Is Life Too Fast? Try Making Some Yogurt.

cc image courtesty of Cooking for Geeks.

Sometimes it is everything we can do to slow down. The speedy pace of life can feel like a fast-moving current that will pick us up and carry us with it if we are not careful. The consensus around us is not not one of rest and Sabbath-taking, but one of busy schedules, marked up planners, and, at the end of some days,  a soul-deep weariness.

In such a world how can we take steps toward rest, slowness, and community? Make some yogurt.

Yogurt takes a long time to make. (Here is a recipe I’ve used for making yogurt in a crockpot) You have to heat the milk (2 1/2 hours). Then you cool the milk (3 hours). Next, stir in some live-culture yogurt and let it sit until the bacteria in the live culture has turned the milk to yogurt (8 hours). In my own forays into yogurt making I’ve found you just can’t do it at high speed and the times I try to fit it into a busy schedule are the times I mess it up. I find its best to clear a day at home and tune the speed of my life to the speed of the process.

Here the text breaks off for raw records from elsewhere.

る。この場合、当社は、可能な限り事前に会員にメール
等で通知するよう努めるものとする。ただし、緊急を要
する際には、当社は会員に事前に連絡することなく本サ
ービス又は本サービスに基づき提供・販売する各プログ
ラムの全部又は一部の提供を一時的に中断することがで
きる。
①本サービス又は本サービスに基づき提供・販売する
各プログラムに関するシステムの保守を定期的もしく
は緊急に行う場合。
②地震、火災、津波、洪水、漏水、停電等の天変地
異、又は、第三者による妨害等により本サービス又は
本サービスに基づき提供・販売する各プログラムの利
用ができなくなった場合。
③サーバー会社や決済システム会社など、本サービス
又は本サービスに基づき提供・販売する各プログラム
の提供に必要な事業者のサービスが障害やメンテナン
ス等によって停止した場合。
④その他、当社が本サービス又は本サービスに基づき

In this it acts as both a tool of slowness and a measure of it. If I want yogurt for the week I’ve got to think ahead and let it effect my schedule. I’ve got to say no to the myriad options clamoring for my attention. I’ve got to quiet the voice in my heart that tells me that I had better be productive and efficient during the day if I am to feel good about myself at the end of it.

On these days I find myself thinking of processes that can’t be accelerated without being ruined. Yogurt is one. To take another example from the kitchen, you could put bread in that category. Gardening can’t happen on the clock either. Plants grow as plants grow. Relationships and good conversations. Unhurried reflection. Redemption.

It might sound silly, but making yogurt reminds me of my human limitations, that I can’t get everything done in a single day. It also reminds me that that fact is not something bad about me, but is simply an expression of my humanity in that God did not choose to make me infinite, but finite.

At the end of the day perhaps we can make the maxim, “If you are too busy for yogurt, you are too busy.”

Comments

  1. We regularly make a gallon or more of yogurt a week. It takes less than 5 minutes to get the crockpot down, add 4 quarts of milk with 1 cup powdered dry milk and 1 cup 50-50% sugar/Splenda with a pinch of salt. It goes on low overnight.

    In the morning – it takes about 10 minutes or so – I pour the heated milk into a large soup pot placed in a dishpan that has cold water in it. When it cools to 115F (I call it tempered milk at this point) in a couple of minutes, I pour a quart into a blender with a tablespoon or two of yogurt either fresh from the store, leftover from the previous batch or dry culture bought online or from a probiotic capsule found at a health store. Note: you have to turn the probiotic capsules into starter yogurt first, if you use them. Blend for 10 seconds and pour back into the pot with the rest of the tempered milk and whisk for 10 seconds or so.

    Then I strain it into 4 quart jars, put it in our Waring Pro Yogurt Maker and turn it on.

    2 hours later I have the best yogurt money can’t buy…

    More here: http://mryogurt.info/

    And here: http://www.wikihow.com/Make-Yogurt-By-Machine

    Bill

  2. Thanks for the recipe tip, Bill!
    Anybody else have recipes that have worked for them in the past?

  3. Nordic Coach says:

    It’s a year after your post, and I just stumble upon it. I found a quicker & easier method for making homemade yogurt & it’s worked consistent for over a year.
    I heat a gallon of organic milk (which lasts 4weeks) up to 170,
    cool it in an ice bath (ice & water in the sink. Make sure to use only stainless steel rather than cast iron),
    cool down to 122-130 degrees
    Whisk in a cup of Greek & or just plain yogurt (recommend it sits out and isn’t as cold from the frig, but I find it really doesn’t matter).
    I pour in various Masonite glass jars & put in the oven (set to a warm 125 or so temp) overnight while I sleep. (I cover the lids with old glass lids I found in antique stores; they are made for the Ball/Masonite canning jars long ago.)
    By morning, after 8-24 hours I have solid thick yogurt. Put lids on all the pints & I can grab one as I’m running out the door.

    I strain some in cheesecloth in the frig for short time (or however long you want) & you also have a cream cheese (tart) & yellow whey liquid. the tartness of the cheese varies much more than the yogurt. I’m still trying to figure out variables on it.

    The only laborious part is heating it up. The rest is super easy.